昨日の地元紙に載っていた記事によれば、原発の廃炉を望む声が82%、現状維持が14%、とある。そのために不便な生活を強いられても我慢する、ともある。つい先日までの拮抗していた比率がまるで嘘のようで、にわかには信じがたいが、全国レベルの調査(全国世論調査会)なので信頼性は高い。
ヨーロッパでの圧倒的反原発世論が影響した可能性もあるが、やれやれこれでようやく日本国民も先進国なみとなったわいと喜んでいたら、一方でトンデモナイ事態が進行していた。

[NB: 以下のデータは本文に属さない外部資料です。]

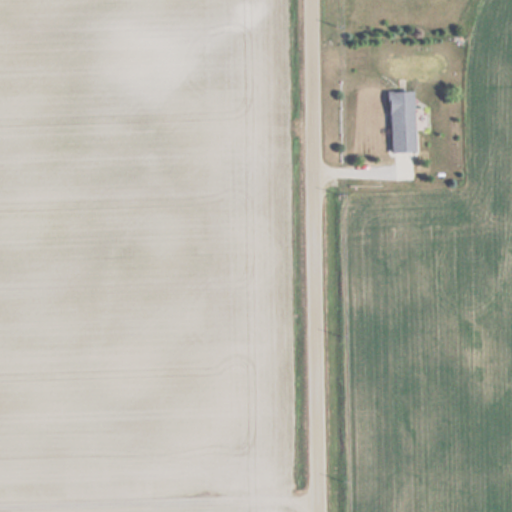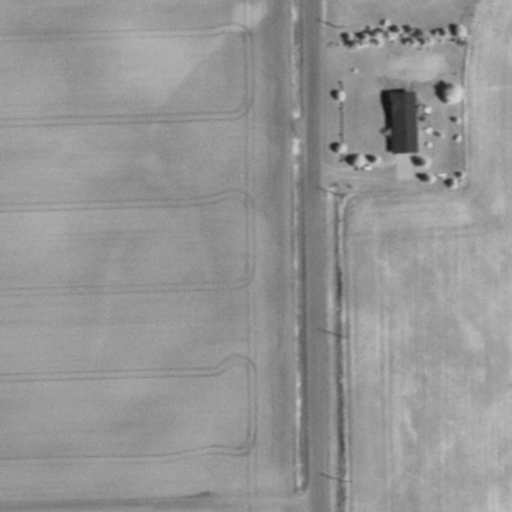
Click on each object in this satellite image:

海江田某による「停止中の原発の再稼働を急げ」発言がそれで、先の世論調査に真っ向から抗うような問題発言である。
あろうことか、菅首相自らもその発言を後押しする公式発言で追従。全く何を考えているのか。浜岡原発停止やエネルギー政策白紙撤回宣言で、少しはまともな首相だと思っていた矢先、これではとても信頼できるリーダーとは言えない。野党とは全く違う思惑からだが、この立場を続ける限り、やっぱり辞めてもらうしかなさそうだ。
問題は代わりの選択肢がまるでないことで、大連立とやらを組んで野党から首相を選んだとしても、現状よりもマシな原発対策をとれる政治家がいるとはとても思えない。いくら民がカシコク学び、反原発のノロシを上げたとしても、残念ながら上に立つ政治家の頭の中は、いつまでたっても後進国のままなのだ。
政府が盛んに原発を再稼働させたがる背景は、夏場のピーク時に電力不足となり、企業活動が停滞し、責任を追求されて支持率が致命的に下がるのを恐れるためだろう。献金をもらっている企業や、票をもらっている労組に対する配慮があるのだろう。
つまり、向いているのは企業の側だけで、市井の国民のことなど構っちゃいない、自己保身まるだし政治家なのだ。
こうなれば期待するのは、都道府県知事である。地方レベルでそれぞれの原発の再稼働を認めなければ、むこう1年で原発は自然に止まる。(定期検査の間隔から考えるとそうなる)つまり、国が何と言おうと都道府県知事レベルで原発は止められるのだ。
以前に北海道の高橋知事の政策を批判的に書いたが、最近になってその高橋知事の政治姿勢が微妙に変化した。北海道に唯一ある泊原発の再稼働を現時点では認めず、一方でソフトバンクのメガソーラー発電所を北海道に誘致するべく、精力的に活動している。
こうした道民の側に立った政策をとり続ける限り、私は高橋知事を支持する。こうなれば保守も革新もない。あるのは民意を反映した政策を進めるか進めないかだけだ。国政レベルでそんな政治家が今後現れなければ、選挙では白票を投ずるまでのこと。「出よ、緑の党」そう叫びたい。